Perils of the Great Firewall
China also closely patrols online activity and flags content that is deemed as being critical of the ruling Communist Party including politically sensitive terms such as Tibet’s Dalai Lama. Beijing often justifies the “Great Firewall”, as state censorship is often called, by saying that every state has the right to control its domestic internet space aka cyber sovereignty.
To be fair, some types of surveillance appear productive and even justifiable. For instance, timely content moderation by Facebook might have helped avert real-world violence incited by viral content in Myanmar and Sri Lanka. Some Chinese are positive about state surveillance because they feel someone’s at least watching their back. James Watson, Nobel Prize winner for discovering the structure of DNA, has argued that compulsory DNA fingerprinting could be helpful because it would take away people’s liberty to commit a crime.

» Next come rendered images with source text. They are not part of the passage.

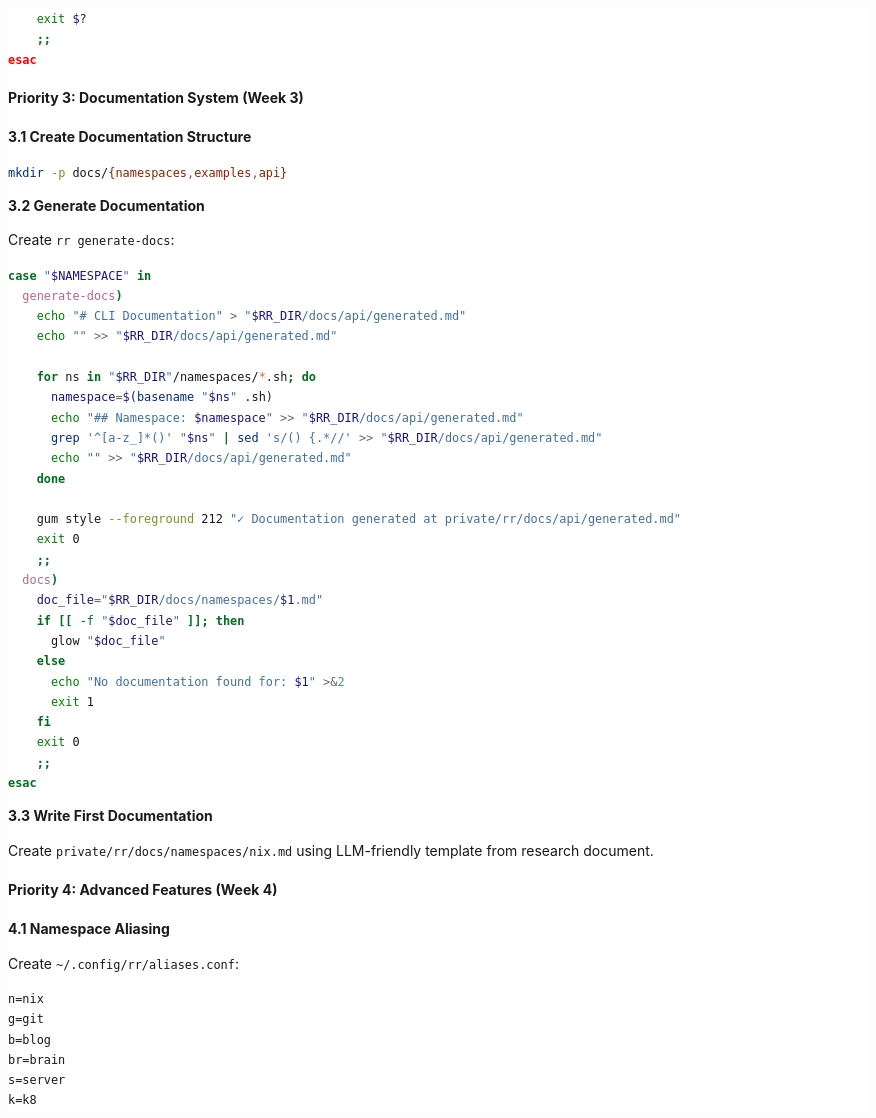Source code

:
 ```bash
    exit $?
    ;;
esac
```

#### Priority 3: Documentation System (Week 3)

**3.1 Create Documentation Structure**

```bash
mkdir -p docs/{namespaces,examples,api}
```

**3.2 Generate Documentation**

Create `rr generate-docs`:
```bash
case "$NAMESPACE" in
  generate-docs)
    echo "# CLI Documentation" > "$RR_DIR/docs/api/generated.md"
    echo "" >> "$RR_DIR/docs/api/generated.md"

    for ns in "$RR_DIR"/namespaces/*.sh; do
      namespace=$(basename "$ns" .sh)
      echo "## Namespace: $namespace" >> "$RR_DIR/docs/api/generated.md"
      grep '^[a-z_]*()' "$ns" | sed 's/() {.*//' >> "$RR_DIR/docs/api/generated.md"
      echo "" >> "$RR_DIR/docs/api/generated.md"
    done

    gum style --foreground 212 "✓ Documentation generated at private/rr/docs/api/generated.md"
    exit 0
    ;;
  docs)
    doc_file="$RR_DIR/docs/namespaces/$1.md"
    if [[ -f "$doc_file" ]]; then
      glow "$doc_file"
    else
      echo "No documentation found for: $1" >&2
      exit 1
    fi
    exit 0
    ;;
esac
```

**3.3 Write First Documentation**

Create `private/rr/docs/namespaces/nix.md` using LLM-friendly template from research document.

#### Priority 4: Advanced Features (Week 4)

**4.1 Namespace Aliasing**

Create `~/.config/rr/aliases.conf`:
```
n=nix
g=git
b=blog
br=brain
s=server
k=k8
```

Yet, the overbearing type of surveillance that Beijing subjects its citizens is not only an indignity but also denies them their basic human rights. It’s precisely this platform that the government used to suppress a Muslim minority called the Uighurs and other minorities.

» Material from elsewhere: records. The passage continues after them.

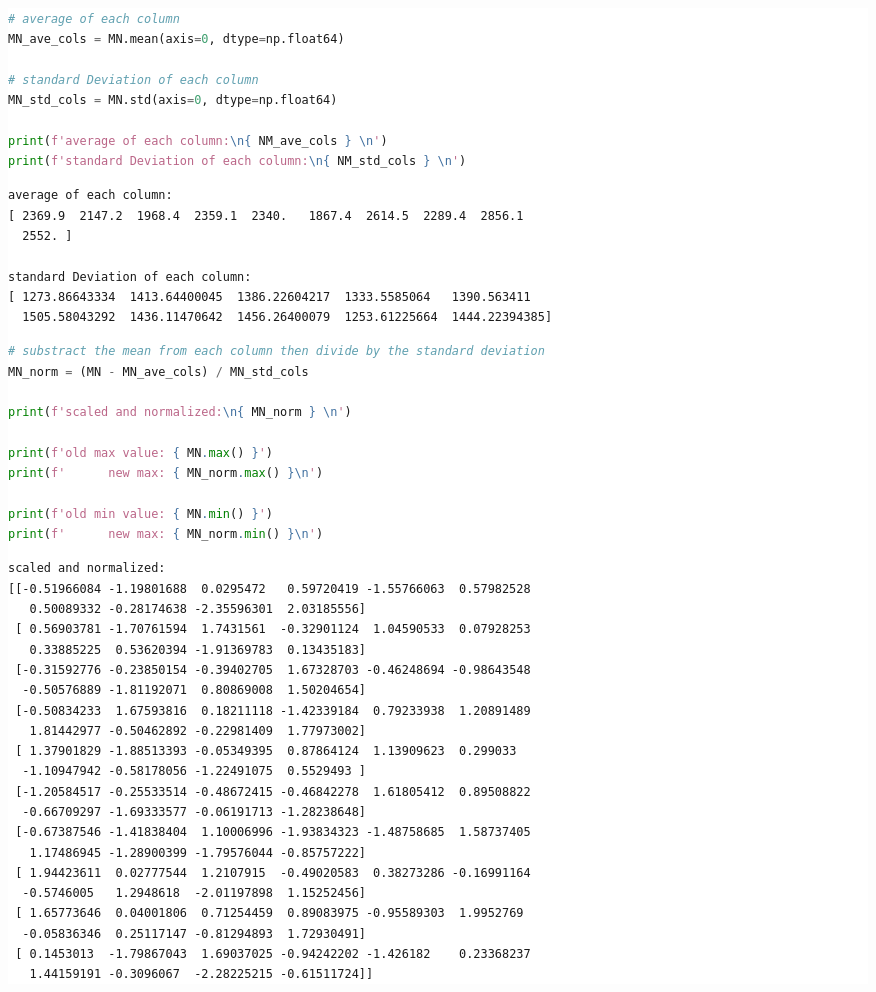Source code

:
 ```python
# average of each column
MN_ave_cols = MN.mean(axis=0, dtype=np.float64)

# standard Deviation of each column
MN_std_cols = MN.std(axis=0, dtype=np.float64)

print(f'average of each column:\n{ NM_ave_cols } \n')
print(f'standard Deviation of each column:\n{ NM_std_cols } \n')
```

    average of each column:
    [ 2369.9  2147.2  1968.4  2359.1  2340.   1867.4  2614.5  2289.4  2856.1
      2552. ] 
    
    standard Deviation of each column:
    [ 1273.86643334  1413.64400045  1386.22604217  1333.5585064   1390.563411
      1505.58043292  1436.11470642  1456.26400079  1253.61225664  1444.22394385] 
    



```python
# substract the mean from each column then divide by the standard deviation
MN_norm = (MN - MN_ave_cols) / MN_std_cols

print(f'scaled and normalized:\n{ MN_norm } \n')

print(f'old max value: { MN.max() }')
print(f'      new max: { MN_norm.max() }\n')

print(f'old min value: { MN.min() }')
print(f'      new max: { MN_norm.min() }\n')

```

    scaled and normalized:
    [[-0.51966084 -1.19801688  0.0295472   0.59720419 -1.55766063  0.57982528
       0.50089332 -0.28174638 -2.35596301  2.03185556]
     [ 0.56903781 -1.70761594  1.7431561  -0.32901124  1.04590533  0.07928253
       0.33885225  0.53620394 -1.91369783  0.13435183]
     [-0.31592776 -0.23850154 -0.39402705  1.67328703 -0.46248694 -0.98643548
      -0.50576889 -1.81192071  0.80869008  1.50204654]
     [-0.50834233  1.67593816  0.18211118 -1.42339184  0.79233938  1.20891489
       1.81442977 -0.50462892 -0.22981409  1.77973002]
     [ 1.37901829 -1.88513393 -0.05349395  0.87864124  1.13909623  0.299033
      -1.10947942 -0.58178056 -1.22491075  0.5529493 ]
     [-1.20584517 -0.25533514 -0.48672415 -0.46842278  1.61805412  0.89508822
      -0.66709297 -1.69333577 -0.06191713 -1.28238648]
     [-0.67387546 -1.41838404  1.10006996 -1.93834323 -1.48758685  1.58737405
       1.17486945 -1.28900399 -1.79576044 -0.85757222]
     [ 1.94423611  0.02777544  1.2107915  -0.49020583  0.38273286 -0.16991164
      -0.5746005   1.2948618  -2.01197898  1.15252456]
     [ 1.65773646  0.04001806  0.71254459  0.89083975 -0.95589303  1.9952769
      -0.05836346  0.25117147 -0.81294893  1.72930491]
     [ 0.1453013  -1.79867043  1.69037025 -0.94242202 -1.426182    0.23368237
       1.44159191 -0.3096067  -2.28225215 -0.61511724]]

But China is in good company.
Here in the United States, the NSA has been spying on Americans for years, and by 2010 had accumulated more DNA records than the Chinese government according to Wall Street Journal data. While the US might not have an atrocious human rights record in China’s league, the biggest problem of the Surveillance State is not so much because it violates standards of privacy but because, in the wrong hands, fuels control and can wreak untold damage.